## Text for analysis
= Beginning of Section =

THE BITTERSWEET SYMPHONY

We moved to the countryside a year ago. We escaped from Planet Thanet, the overcrowding and the constant noise of cars, buses and pubs. We secured a garden, a garage and the smells of rural living. We were gearing up for a wonderful year of adventures, both near and far. Then a pandemic swept across the world and screwed everyone’s plans up. 

Our neighbours, although somewhat noisy at times, are kind and generous. They made us feel welcome. I slept better than I had in years, Karta had a place to play and got his first full-sized trampoline. When the lockdown came, we were glad that we were in a house and not trapped in a top floor flat. We had space, a place for projects and relaxing, and we were able to lock the outside world away.

The move to Wingham has been a challenge financially. Without the help of generous family members, we would not have been able to break-away from the situation in which we had found ourselves. But, let’s not dwell on that. We have been incredibly lucky to find this place, and while there is always the chance that things can change for us at a moments notice, I have learned to take each day as it comes, focus on what is right in front of me and not getting caught up in what-ifs and maybes.

I have continued my work as club secretary at the local youth football club, despite my lack of interest in the sport. Being somewhat closer to the club has made the job a little easier, but there are challenges to overcome. My wife thinks that I have been spending far too much time running the club and feels that I should take the time to focus on other things, like work and educating our son. I think that she might be right?

The plans that I had made with my son, to take nim to several of the big indoor skateparks across the country also failed to materialise. Covid has cancelled all of those venues. It’s a shame because since taking our son out of school to educate him at home, he has shown a greater interest in riding his scooter as a form of exercise. Most of his friends are scooter riders too, so not being able to see them has been hard on him.

Lockdown gave a chance to reflect on what is truly important to me. It also gave me time to work out the changes that I need to make over the coming weeks and months that will provide me with the tools that I need to live the rest of my life in a happy and fulfilling way. My relationship with technology is unhealthy. I spend most of my days with some screen in front of me. I have read several books that detail ways of reducing my reliance on invasive tech. Now I need to put that information to use.

= End of Section =

## Assigned task
Please revise the text about moving to the countryside between "I have continued" and "might be right?", inclusive, and put "club treasurer" in place of "club secretary". Rely only on the text about moving to the countryside for this work.

## Data supplied
= Beginning of Section =

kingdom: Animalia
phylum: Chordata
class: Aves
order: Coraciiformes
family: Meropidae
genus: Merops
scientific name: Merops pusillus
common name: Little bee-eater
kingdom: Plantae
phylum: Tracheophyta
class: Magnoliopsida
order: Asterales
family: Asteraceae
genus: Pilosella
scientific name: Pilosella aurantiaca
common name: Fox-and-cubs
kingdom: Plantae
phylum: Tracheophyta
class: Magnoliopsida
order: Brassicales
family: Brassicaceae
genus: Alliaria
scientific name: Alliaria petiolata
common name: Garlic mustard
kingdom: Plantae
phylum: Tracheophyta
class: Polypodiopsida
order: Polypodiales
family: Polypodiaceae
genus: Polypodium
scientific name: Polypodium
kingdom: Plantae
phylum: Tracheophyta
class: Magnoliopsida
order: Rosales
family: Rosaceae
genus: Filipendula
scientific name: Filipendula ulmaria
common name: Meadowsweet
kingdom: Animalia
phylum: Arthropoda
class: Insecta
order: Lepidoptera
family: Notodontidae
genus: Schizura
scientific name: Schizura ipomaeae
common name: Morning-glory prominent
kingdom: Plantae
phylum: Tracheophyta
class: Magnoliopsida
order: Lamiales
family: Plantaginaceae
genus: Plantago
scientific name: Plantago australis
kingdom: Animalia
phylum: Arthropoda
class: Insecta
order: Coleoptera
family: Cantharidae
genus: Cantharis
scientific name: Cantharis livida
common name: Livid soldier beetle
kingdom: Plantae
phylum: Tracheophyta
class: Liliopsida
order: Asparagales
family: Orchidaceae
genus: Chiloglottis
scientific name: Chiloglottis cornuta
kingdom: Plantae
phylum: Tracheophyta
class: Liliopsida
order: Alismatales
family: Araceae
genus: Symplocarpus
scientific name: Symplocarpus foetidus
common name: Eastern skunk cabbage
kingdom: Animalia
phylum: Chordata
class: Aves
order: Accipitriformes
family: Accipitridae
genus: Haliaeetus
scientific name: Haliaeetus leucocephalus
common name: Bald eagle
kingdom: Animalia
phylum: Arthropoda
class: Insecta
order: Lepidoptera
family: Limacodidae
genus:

= End of Section =

## Exercise response
I have continued my work as club treasurer at the local youth football club, despite my lack of interest in the sport. Being somewhat closer to the club has made the job a little easier, but there are challenges to overcome. My wife thinks that I have been spending far too much time running the club and feels that I should take the time to focus on other things, like work and educating our son. I think that she might be right?